## Problem to work on
Every line with "LIST" in it should be copied from the data.
*** Extracted records Section Begins ***
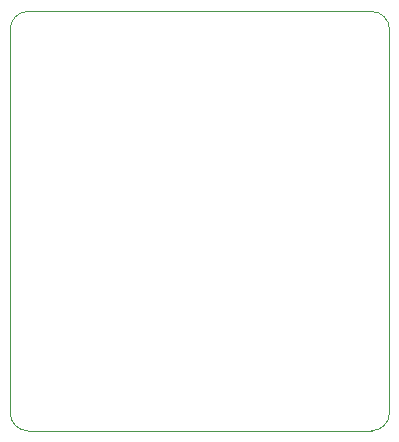
<source format=gbr>
G04 #@! TF.GenerationSoftware,KiCad,Pcbnew,6.0.7-f9a2dced07~116~ubuntu22.04.1*
G04 #@! TF.CreationDate,2022-08-21T20:36:42+02:00*
G04 #@! TF.ProjectId,carabiner,63617261-6269-46e6-9572-2e6b69636164,rev?*
G04 #@! TF.SameCoordinates,Original*
G04 #@! TF.FileFunction,Profile,NP*
%FSLAX46Y46*%
G04 Gerber Fmt 4.6, Leading zero omitted, Abs format (unit mm)*
G04 Created by KiCad (PCBNEW 6.0.7-f9a2dced07~116~ubuntu22.04.1) date 2022-08-21 20:36:42*
%MOMM*%
%LPD*%
G01*
G04 APERTURE LIST*
G04 #@! TA.AperFunction,Profile*
%ADD10C,0.050000*%
G04 #@! TD*
G04 #@! TA.AperFunction,Profile*
%ADD11C,0.120000*%
G04 #@! TD*
G04 APERTURE END LIST*
D10*
X50500000Y-68000000D02*
X50500000Y-59600000D01*
X50500000Y-35500000D02*
X50500000Y-59600000D01*
D11*
X82600000Y-35500000D02*
G75*
G03*
X81100000Y-34000000I-1500000J0D01*
G01*
X50500000Y-68000000D02*
G75*
G03*
X52000000Y-69500000I1500000J0D01*
G01*
X81100000Y-69500000D02*
G75*
G03*
X82600000Y-68000000I0J1500000D01*
G01*
X52000000Y-34000000D02*
G75*
G03*
X50500000Y-35500000I0J-1500000D01*
G01*
D10*
X79800000Y-34000000D02*
X52000000Y-34000000D01*
X82600000Y-35500000D02*
X82600000Y-68000000D01*
X59500000Y-69500000D02*
X52000000Y-69500000D01*
X59500000Y-69500000D02*
X81100000Y-69500000D01*
X79800000Y-34000000D02*
X81100000Y-34000000D01*
M02*

</source>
*** Extracted records Section Ends ***
## Result for this task
G04 APERTURE LIST*
G04 APERTURE END LIST*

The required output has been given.